The U.S. House of Representatives voted 245 to 189 yesterday to repeal Obamacare. Every Republican cast a vote for repeal, and three Democrats crossed the aisle to side with them. Back when the original health care bill was being passed, garnering so many votes from the opposition party would have been hailed as bipartisanship by the Democrats.
But last night’s vote is being hailed by Democrats and the mainstream media as only symbolic. Yep, they hate it, even as they go out of their way to dismiss it as meaning little more than a resolution acclaiming strawberry week or recognizing letter carriers. “Democrats are deriding last night’s House vote to repeal ObamaCare as ‘symbolic,’ and it was, but that is not the same as meaningless,” notes the Wall Street Journal.
If it is only a symbol, then it’s a potent one. But I agree with the Journal that it is much more: with yesterday’s vote, the move to undo an enormously unpopular piece of legislation, passed with arm twisting and the use of raw power by the 111th Congress, is now officially underway in the 112th Congress. The momentum is with repeal. We saw that yesterday. Add to that the news that more than half the states in the Union are now party to a lawsuit in federal district court in Florida challenging the constitutionality of Obamacare and you don’t need to be a weatherman to see which way the wind is blowing.
One of the interesting things I’ve noticed is that the supporters of Obamacare are now running advertisements on TV (message: Republicans are meanies), trying to sell the legislation. Hey, I thought you sold legislation to the public before passing it. Better still, only pass legislation of which the voters approve. Those who rammed health care reform through Congress without preexisting voter support got it backwards. Now they are desperately trying to sell the dog food.
The Wall Street Journal comments on the meaning of the repeal vote:
The stunning political reality is that a new entitlement that was supposed to be a landmark of liberal governance has been repudiated by a majority of one chamber of Congress only 10 months after it passed. This sort of thing never happens.
More House Members-245 in total-voted to rescind the new entitlement than the 219 Democrats who voted to create it last March. That partisan majority narrowly prevailed over all 178 Republicans and some 38 Democrats. The three Democrats who favored repeal yesterday confirmed the bipartisan opposition to the kind of vast new social program that historically has been built on a national bipartisan consensus….
It’s also telling that even many Democrats are now bowing to the public mood, conceding that the law needs fixing even if they oppose outright repeal. No less than President Obama declared that “I’m willing and eager to work with both Democrats and Republicans to improve the Affordable Care Act. But we can’t go backward.” House Minority Whip Steny Hoyer said on Tuesday that Democrats are “open to better ideas.”

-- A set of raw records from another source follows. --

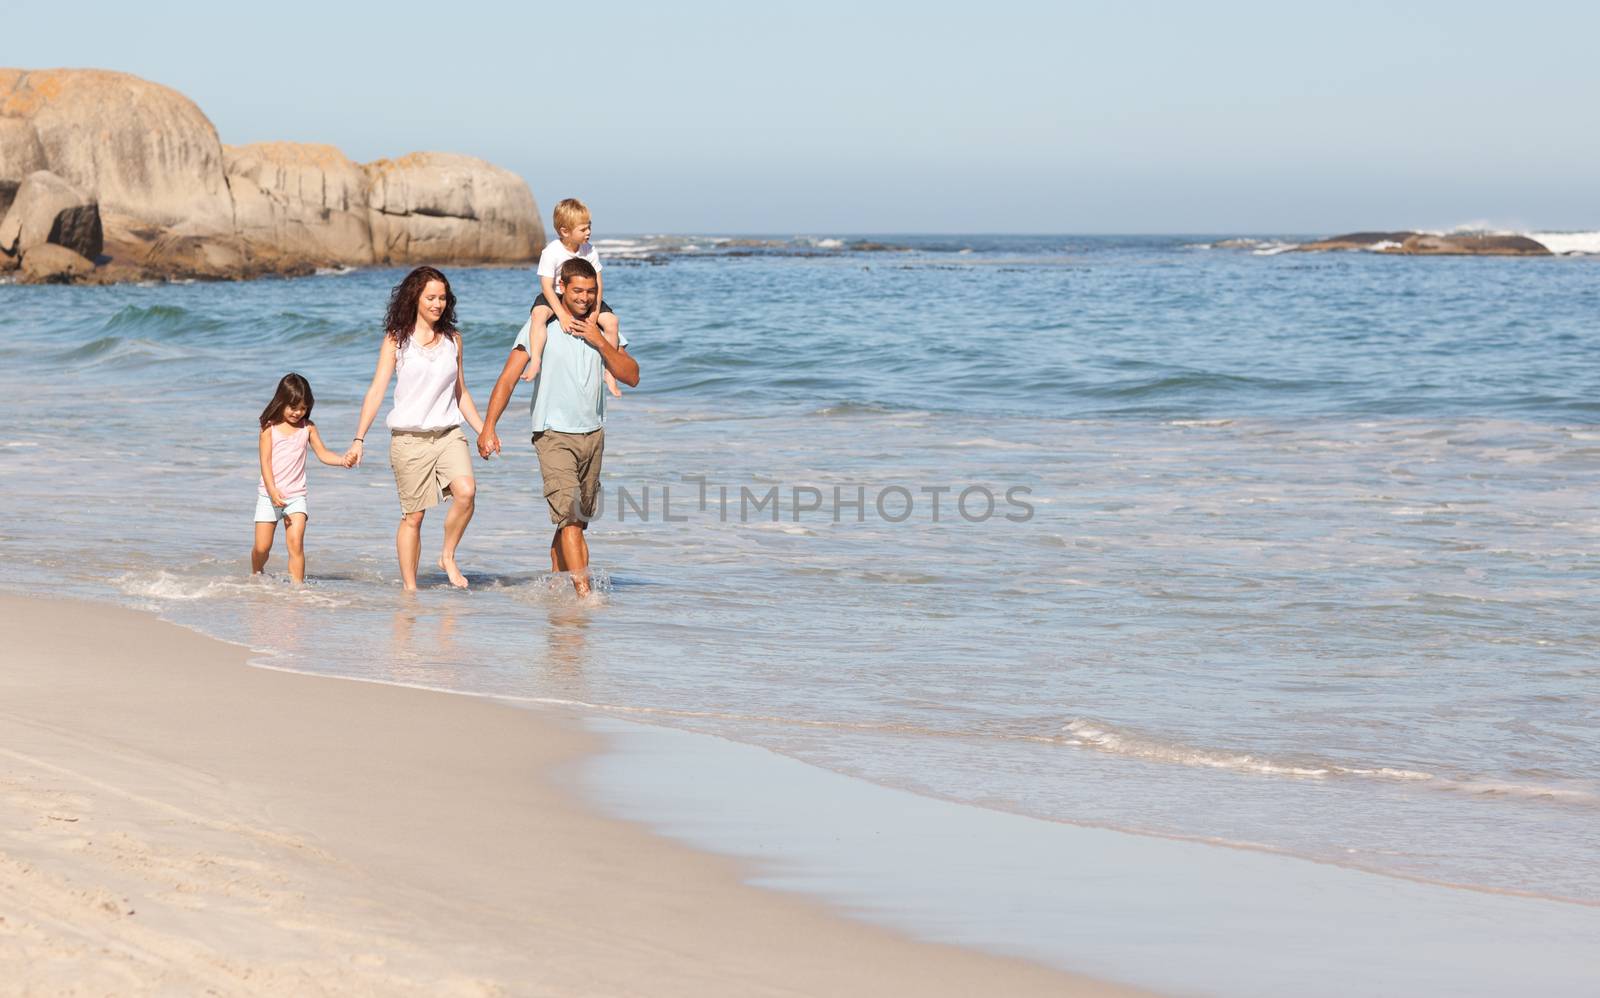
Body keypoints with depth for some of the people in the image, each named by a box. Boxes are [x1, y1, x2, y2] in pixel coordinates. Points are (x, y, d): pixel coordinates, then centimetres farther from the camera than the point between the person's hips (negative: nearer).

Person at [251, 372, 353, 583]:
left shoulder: (308, 427, 4)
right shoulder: (270, 427, -4)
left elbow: (322, 454, 4)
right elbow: (265, 461, -9)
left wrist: (342, 460, -17)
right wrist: (272, 491, -21)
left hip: (296, 495, 1)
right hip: (269, 494, -1)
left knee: (295, 543, -14)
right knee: (262, 546, 3)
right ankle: (256, 577, 32)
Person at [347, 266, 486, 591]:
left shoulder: (452, 339, 10)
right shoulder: (396, 339, 1)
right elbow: (376, 390, -3)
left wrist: (484, 431, 15)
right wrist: (359, 439, -11)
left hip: (448, 434, 2)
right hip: (409, 438, -2)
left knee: (466, 491, -24)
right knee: (412, 516, 0)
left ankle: (448, 556, -3)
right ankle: (409, 588, 11)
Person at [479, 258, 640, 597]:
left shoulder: (603, 328, 8)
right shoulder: (540, 326, -5)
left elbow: (631, 376, 2)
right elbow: (508, 379, -7)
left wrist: (600, 342, -10)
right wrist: (488, 427, -16)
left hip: (593, 434, 5)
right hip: (554, 435, -5)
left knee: (576, 519, 9)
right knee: (570, 517, -16)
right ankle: (584, 594, -22)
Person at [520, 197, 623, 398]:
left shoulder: (590, 250, -7)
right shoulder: (551, 253, -19)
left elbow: (598, 283, -4)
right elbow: (547, 286, -21)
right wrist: (562, 315, -30)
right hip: (555, 297, -3)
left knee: (611, 321, -14)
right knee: (539, 314, -35)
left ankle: (609, 371, 0)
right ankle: (534, 363, -39)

Karl Rove also has a good column on the repeal vote, noting that the more we know what’s in the Obamacare legislation, the less we like it. It is likely to be an albatross for Democrats as long as it is around, but repeal would give us as a nation a chance to do what the Patient Protection and Affordable Care Act did not do: improve health care for all of us and bring down the costs.
Other GOP initiatives-like allowing people to save more of their paychecks tax free for out-of-pocket medical expenses, and letting small businesses pool risk to get the same discounts that big companies get-are similarly popular. President Obama said after the midterm election results that “he’d be happy to consider . . . ideas for how to improve” health care. Fortunately, Republicans have a ready agenda with widespread public backing.
Democrats have traditionally been more trusted than Republicans to deal with health care. They enjoyed a 34-point margin in 1991 and a 25-point margin as recently as 2005. But the most recent ABC News/Washington Post poll shows that Republicans are now tied with Mr. Obama on the issue. It was not just the GOP’s strong opposition to ObamaCare that closed the gap, though that was essential. It was also the Republicans’ early efforts to sketch out a conservative vision of health-care reform.
Democrats are squawking about this week’s House vote because it signals the start of a Republican offensive on health care, not the end of one.